Существовали разногласия, но не было острых противоречий. Разве это не естественно для народа, который за четырнадцать лет[237]
сумел проучить Англию, прошел по доброй половине континента, создал десяток армий, участвовал в сотне сражений, всюду побеждал, вмешивался во все происходящее, нарушал все традиции, перепробовал все теории, всего вкусил и вышел из всего невредимым; для народа, который жил, богател, приобщался к цивилизации? И разве не естественно то, что основы правления, политическая вера, полученные им от Европы, были полны ошибок, абсурдных и превратных идей, дурных принципов — ведь политики Буэнос-Айреса не обязаны были знать больше, чем великие мыслители Европы, не имевшие к тому времени никаких окончательных представлений о том, что касается политической организации?
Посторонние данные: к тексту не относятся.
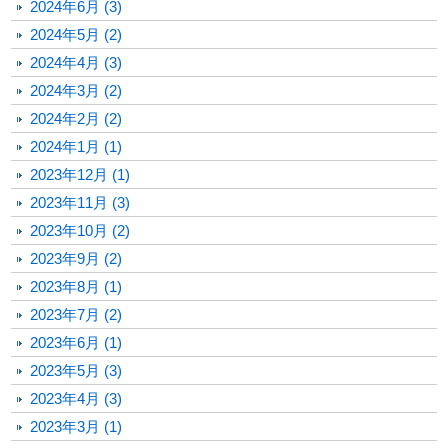
2024年6月 (3)
2024年5月 (2)
2024年4月 (3)
2024年3月 (2)
2024年2月 (2)
2024年1月 (1)
2023年12月 (1)
2023年11月 (3)
2023年10月 (2)
2023年9月 (2)
2023年8月 (1)
2023年7月 (2)
2023年6月 (1)
2023年5月 (3)
2023年4月 (3)
2023年3月 (1)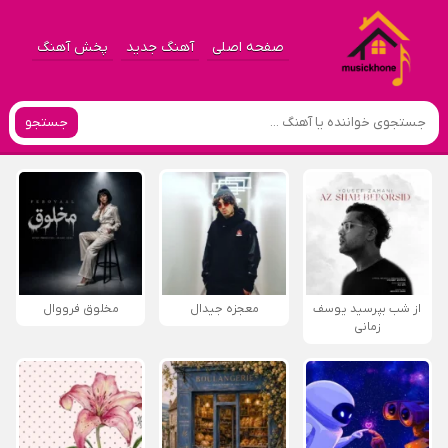
صفحه اصلی
آهنگ جدید
پخش آهنگ
جستجو
از شب بپرسید یوسف
معجزه جیدال
مخلوق فرووال
زمانی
Вот то серьезное обстоятельство, на которое я хочу обратить внимание. Сейчас существуют труды о конституциях, расах, верованиях, истории, распространившие наконец определенные практические знания, что предостерегают нас доверяться блеску теорий, принимаемых a priori, но до 1820 года ничто из этого еще не разошлось по европейскому миру.Парадоксы «Общественного договора» вдохновили революцию во Франции, в Буэнос-Айресе произошло то же самое; Вольтер разоблачил христианство, и оно потеряло авторитет и в Буэнос-Айресе; Монтескье различал три власти[238]
, и тотчас идею трех властей подхватили у нас; Бенжамен Констан[239] и Бентам отвергли исполнительную власть, и едва она народилась у нас, ее тоже отвергли; Сей[240] и Смит[241] проповедовали свободу торговли, то же повторилось и у нас. Буэнос-Айрес исповедовал и верил в то, во что верил и что исповедовал ученый мир Европы. Только после революции 1830 года во Франции, не достигшей полностью своих целей, общественные науки избирают новое русло, и иллюзии постепенно рассеиваются. С той поры к нам иногда начинают попадать европейские книги, в которых доказывается, что Вольтер был не так уж и прав, что Руссо был софистом, что Мабли и Рейналь просто анархисты, что не существует ни трех властей, ни общественного договора, и так далее. С той поры мы узнаем кое-что о расах, о характере развития, о национальных обычаях, об исторических событиях. Токвиль впервые открывает тайну Северной Америки[242]; Сисмонди[243] вскрывает бессодержательность конституций; Тьер[244], Мишле[245] и Гизо проникают в самый дух истории; революция 1830 года показывает всю иллюзорность конституционализма Бенжамена Констана; испанская революция — все недостатки и отсталость, что свойственны нашей расе. В чем же обвинять Ривадавиа и Буэнос-Айрес? В том, что они были знакомы лишь с европейскими учеными, которые ввели их в заблуждение? С другой стороны, как мог не встретить с энтузиазмом такие важные идеи народ, который в столь большой мере и столь успешно способствовал распространению революции? Как обуздать полет фантазии народа, обитающего на бескрайней равнине, чьей границей служит безбрежная река, не имеющая противоположного берега, народа, не имеющего представления о собственных традициях, да их и на деле нет у него, едва возникшего, но с колыбели слышащего, что его величают великим?